Dia mengingatkan, warga yang belum melakukan perekaman agar segera menghubungi pihak Disdukcapil untuk menghindari pemblokiran tersebut.

Meski masih berjumlah ribuan warga, namun David mengaku optimis hingga akhir 2018, jumlah tersebut akan mengalami pengurangan. “Sudah kami koordinasikan ke tiap desa dan kelurahan, agar mengingatkan ke warga yang belum merekam. Kemudian dimintakan data warga yang sudah merekam dan belum. Saya sangat, yakin jumlah warga yang belum merekam bakal terus berkurang,” jelasnya.

Selain itu, kata dia, dengan pemblokiran data, warga yang belum merekam nanti bakal sulit mendapat bantuan dari pemerintah, serta urusan lainnya.

“Tentu KTP menjadi syarat utama penerimaan tiap bantuan sosial dari Pemerintah.
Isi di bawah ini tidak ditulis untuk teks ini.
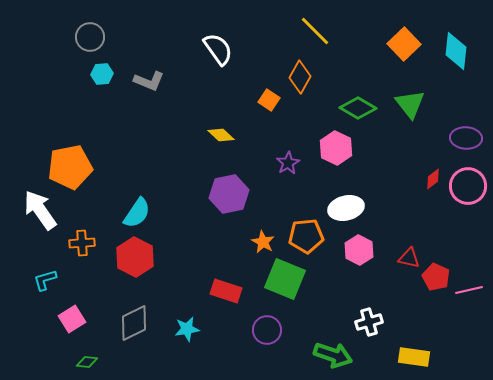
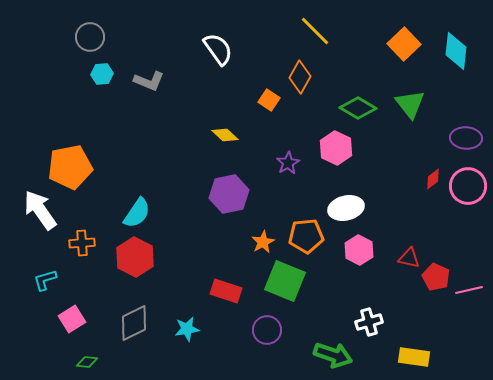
yellow diamond at (221, 135): moved 4 px right
orange star at (263, 242): rotated 15 degrees clockwise
green square at (285, 279): moved 2 px down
Kalau tidak memiliki KTP, pasti warga tersebut tak bakal menerima bantuan,” katanya.

Dia menambahkan, untuk pelayanan perekaman tetap dibuka pada libur natal dan tahun baru nanti, kecuali pada 25 Desember. “Tetap akan ada petugas perekaman yang disediakan. Mengingat deadline pemblokiran terakhir tanggal 31 Desember,” tandasnya.

Lihat juga...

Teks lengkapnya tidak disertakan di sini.